TeleFuser no longer provides a cache extra and does not vendor CacheSeek backend dependencies. The cacheseek package declares the dependencies needed by the default TeleFuser Wan2.2 path, including the local FAISS vector backend and Qwen3-VL embedding / rerank dependencies. Install cacheseek[qdrant] only when using the Qdrant vector backend, for example:

CACHESEEK_REPO=/path/to/CacheSeek
python -m pip install "${CACHESEEK_REPO}[qdrant]"
# Or from a pushed GitHub commit / branch:
# python -m pip install "cacheseek[qdrant] @ git+https://github.com/Tele-AI/CacheSeek.git@<commit-or-branch>"

When installing from a GitHub branch, remember that branches are moving targets. For reproducible experiments or production deployments, use a known-good commit. If python -m pip install cacheseek reports that no matching distribution was found, the package has not been published to the current pip index or that private index is not configured.

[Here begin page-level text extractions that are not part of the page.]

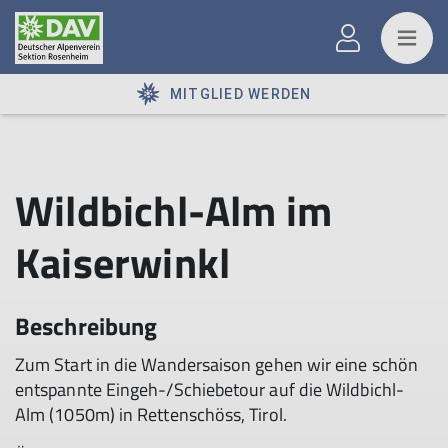
MITGLIED WERDEN
Wildbichl-Alm im
Kaiserwinkl
Beschreibung
Zum Start in die Wandersaison gehen wir eine schön
entspannte Eingeh-/Schiebetour auf die Wildbichl-
Alm (1050m) in Rettenschöss, Tirol.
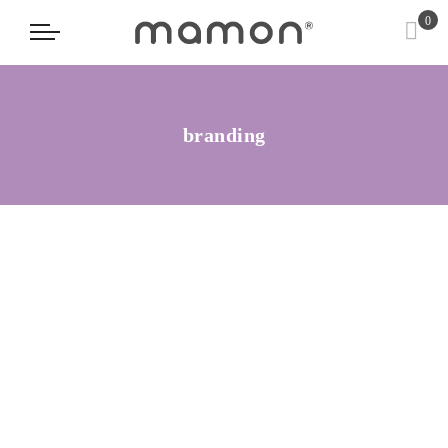
0
branding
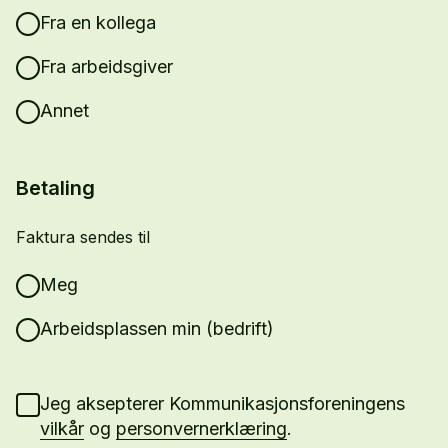
Fra en kollega
Fra arbeidsgiver
Annet
Betaling
Faktura sendes til
Meg
Arbeidsplassen min (bedrift)
Jeg aksepterer Kommunikasjonsforeningens
vilkår
og
personvernerklæring
.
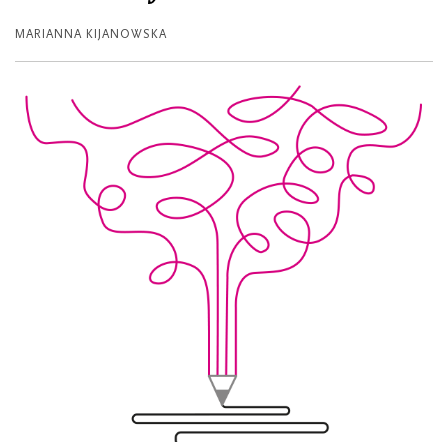
MARIANNA KIJANOWSKA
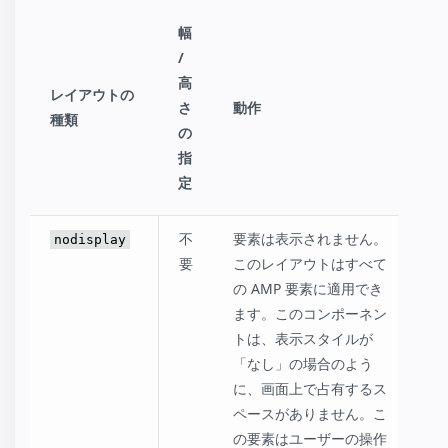
幅
/
高
レイアウトの
さ
動作
種類
の
指
定
不
要素は表示されません。
nodisplay
要
このレイアウトはすべて
の AMP 要素に適用でき
ます。このコンポーネン
トは、表示スタイルが
「なし」の場合のよう
に、画面上で占有するス
ペースがありません。こ
の要素はユーザーの操作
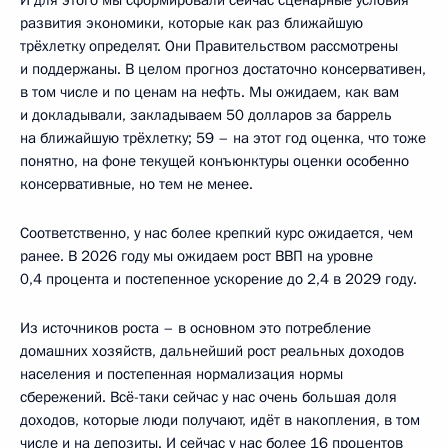
И для этого мы сформировали сейчас сценарные условия
развития экономики, которые как раз ближайшую
трёхлетку определят. Они Правительством рассмотрены
и поддержаны. В целом прогноз достаточно консервативен,
в том числе и по ценам на нефть. Мы ожидаем, как вам
и докладывали, закладываем 50 долларов за баррель
на ближайшую трёхлетку; 59 – на этот год оценка, что тоже
понятно, на фоне текущей конъюнктуры оценки особенно
консервативные, но тем не менее.
Соответственно, у нас более крепкий курс ожидается, чем
ранее. В 2026 году мы ожидаем рост ВВП на уровне
0,4 процента и постепенное ускорение до 2,4 в 2029 году.
Из источников роста – в основном это потребление
домашних хозяйств, дальнейший рост реальных доходов
населения и постепенная нормализация нормы
сбережений. Всё-таки сейчас у нас очень большая доля
доходов, которые люди получают, идёт в накопления, в том
числе и на депозиты. И сейчас у нас более 16 процентов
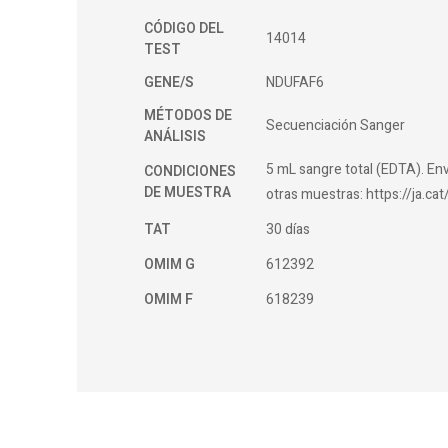
CÓDIGO DEL
14014
TEST
GENE/S
NDUFAF6
MÉTODOS DE
Secuenciación Sanger
ANÁLISIS
5 mL sangre total (EDTA). Env
CONDICIONES
DE MUESTRA
otras muestras: https://ja.c
TAT
30 días
OMIM G
612392
OMIM F
618239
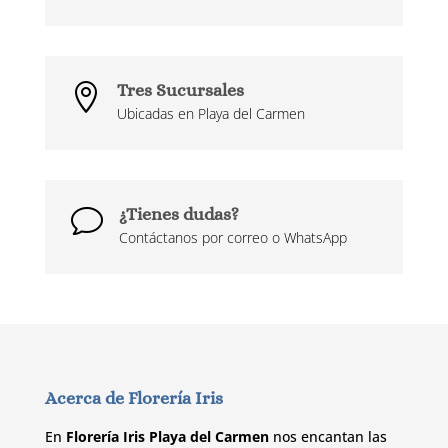
Tres Sucursales

Ubicadas en Playa del Carmen
¿Tienes dudas?
v
Contáctanos por correo o WhatsApp
Acerca de Florería Iris
En
Florería Iris Playa del Carmen
nos encantan las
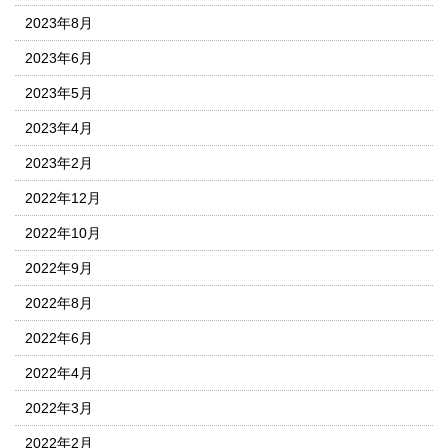
2023年8月
2023年6月
2023年5月
2023年4月
2023年2月
2022年12月
2022年10月
2022年9月
2022年8月
2022年6月
2022年4月
2022年3月
2022年2月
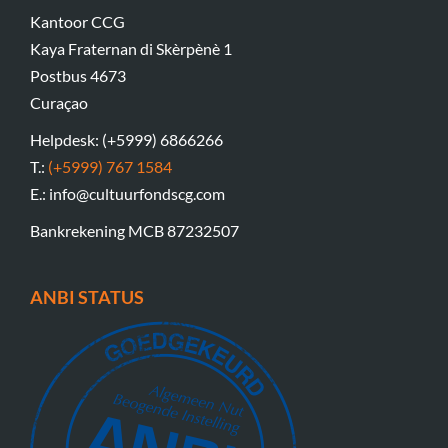
Kantoor CCG
Kaya Fraternan di Skèrpènè 1
Postbus 4673
Curaçao
Helpdesk: (+5999) 6866266
T.:
(+5999) 767 1584
E.: info@cultuurfondscg.com
Bankrekening MCB 87232507
ANBI STATUS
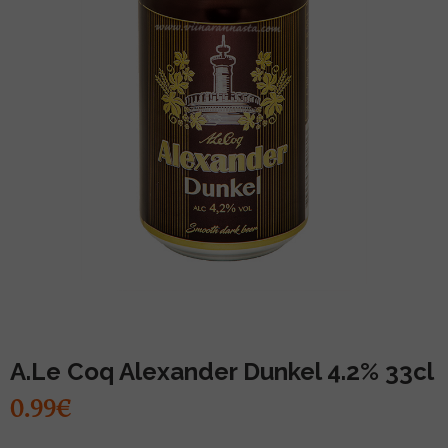
MUU PIIRITUSJOOK
GLÖGI
TEKIILA
HÕRGUTAJA
A.Le Coq Alexander Dunkel 4.2% 33cl
0.99€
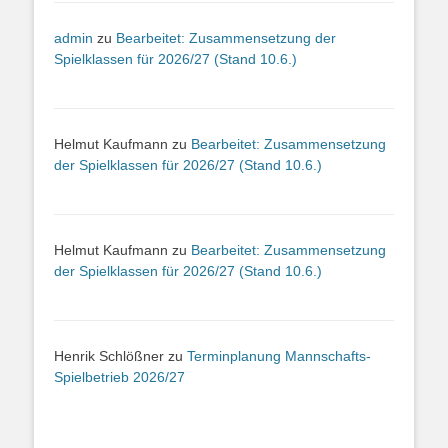
admin
zu
Bearbeitet: Zusammensetzung der
Spielklassen für 2026/27 (Stand 10.6.)
Helmut Kaufmann
zu
Bearbeitet: Zusammensetzung
der Spielklassen für 2026/27 (Stand 10.6.)
Helmut Kaufmann
zu
Bearbeitet: Zusammensetzung
der Spielklassen für 2026/27 (Stand 10.6.)
Henrik Schlößner
zu
Terminplanung Mannschafts-
Spielbetrieb 2026/27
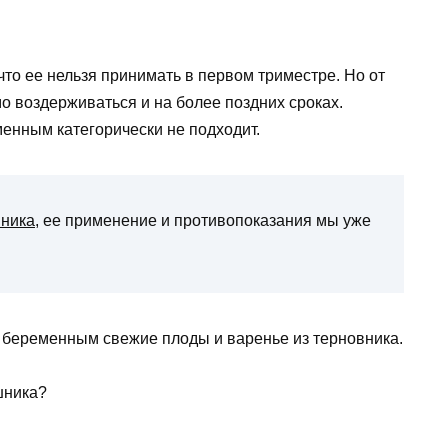
 что ее нельзя принимать в первом триместре. Но от
о воздерживаться и на более поздних сроках.
енным категорически не подходит.
шника
, ее применение и противопоказания мы уже
 беременным свежие плоды и варенье из терновника.
шника?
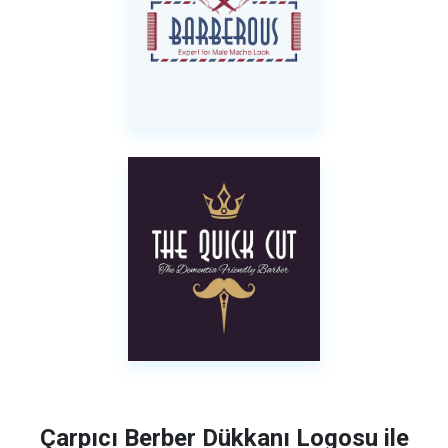
Çarpıcı Berber Dükkanı Logosu ile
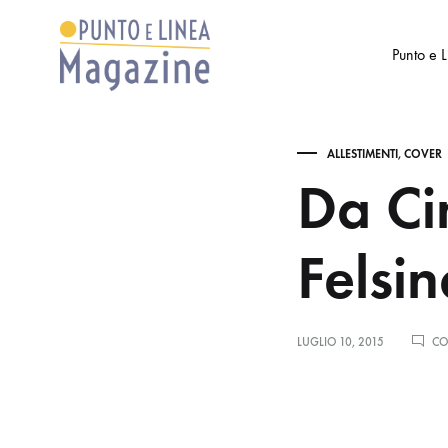
Punto e 
Punto
Settimanale
e
di
ALLESTIMENTI
,
COVER
Linea
Arte
Da Ci
Magazine
e
Cultura
Felsin
LUGLIO 10, 2015
CO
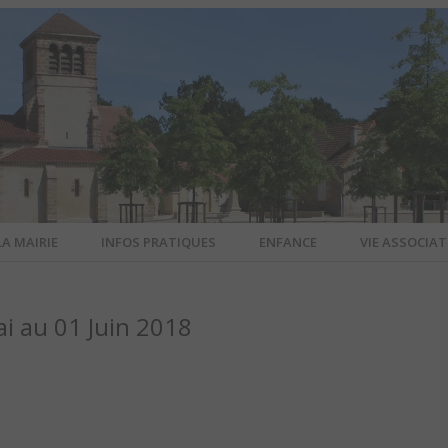
LA MAIRIE
INFOS PRATIQUES
ENFANCE
VIE ASSOCIAT
N-SUR-ALL
 au 01 Juin 2018
CIEL DE L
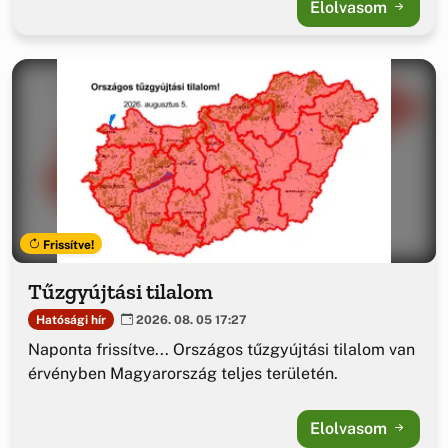
Elolvasom
Frissítve!
Tűzgyújtási tilalom
Hatósági hír
2026. 08. 05 17:27
Naponta frissítve... Országos tűzgyújtási tilalom van
érvényben Magyarország teljes területén.
Elolvasom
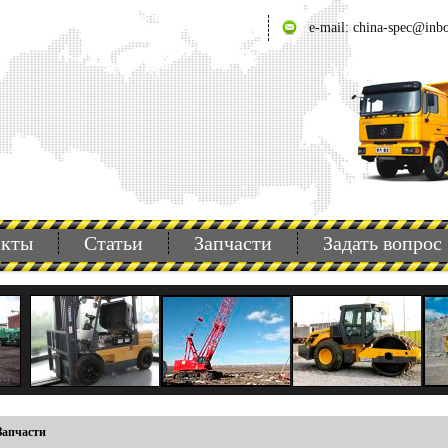
e-mail: china-spec@inb
акты
Статьи
Запчасти
Задать вопрос
Запчасти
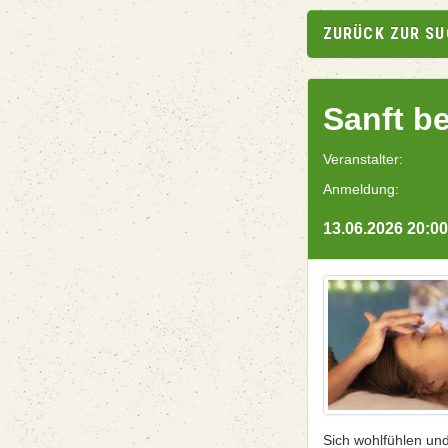
ZURÜCK ZUR S
Sanft b
Veranstalter:
Anmeldung:
13.06.2026 20:00
Sich wohlfühlen un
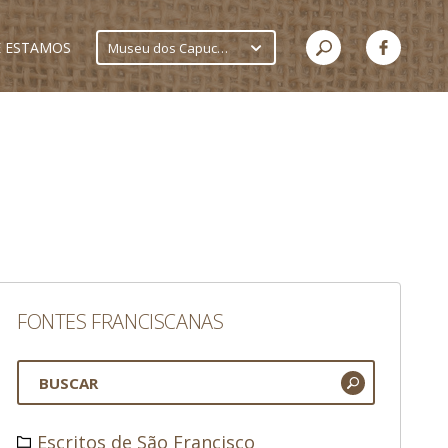
 ESTAMOS
Museu dos Capuchinhos
FONTES FRANCISCANAS
Escritos de São Francisco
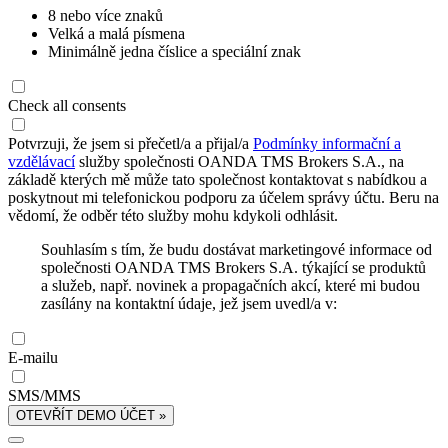
8 nebo více znaků
Velká a malá písmena
Minimálně jedna číslice a speciální znak
Check all consents
Potvrzuji, že jsem si přečetl/a a přijal/a
Podmínky informační a
vzdělávací
služby společnosti OANDA TMS Brokers S.A., na
základě kterých mě může tato společnost kontaktovat s nabídkou a
poskytnout mi telefonickou podporu za účelem správy účtu. Beru na
vědomí, že odběr této služby mohu kdykoli odhlásit.
Souhlasím s tím, že budu dostávat marketingové informace od
společnosti OANDA TMS Brokers S.A. týkající se produktů
a služeb, např. novinek a propagačních akcí, které mi budou
zasílány na kontaktní údaje, jež jsem uvedl/a v:
E-mailu
SMS/MMS
OTEVŘÍT DEMO ÚČET »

Startup and Runtime Behavior¶

The Three Cache Modes¶

Mode	Effect
`read_write`	Read existing cache entries; write new cache entries after each request completes.
`read_only`	Read existing cache entries; do not write new cache entries.
`write_only`	Do not use cache hits; only write cache entries after each request completes.

enable_latent_cache and cache_mode can be set in the pipeline file's CACHE_CONFIG or overridden by CLI flags. The precedence is CLI > CACHE_CONFIG > CacheSeek defaults. --cache-mode only accepts the three values above. When --cache-mode is omitted, TeleFuser does not override the CACHE_CONFIG value. The Wan2.2 service example defaults cache_mode to write_only.

Startup and Failure Semantics¶

When no cache CLI flag is passed and the pipeline CACHE_CONFIG does not enable latent cache, CacheSeek is not loaded.
When pipeline CACHE_CONFIG enables latent cache, or --enable-latent-cache is passed, a missing CacheSeek install or initialization failure fails service startup immediately.
--disable-latent-cache prevents CacheSeek initialization even if the pipeline CACHE_CONFIG enables cache.
Per-request failures in build_query / lookup / apply_resume / save are logged as warnings and the request continues through the uncached path.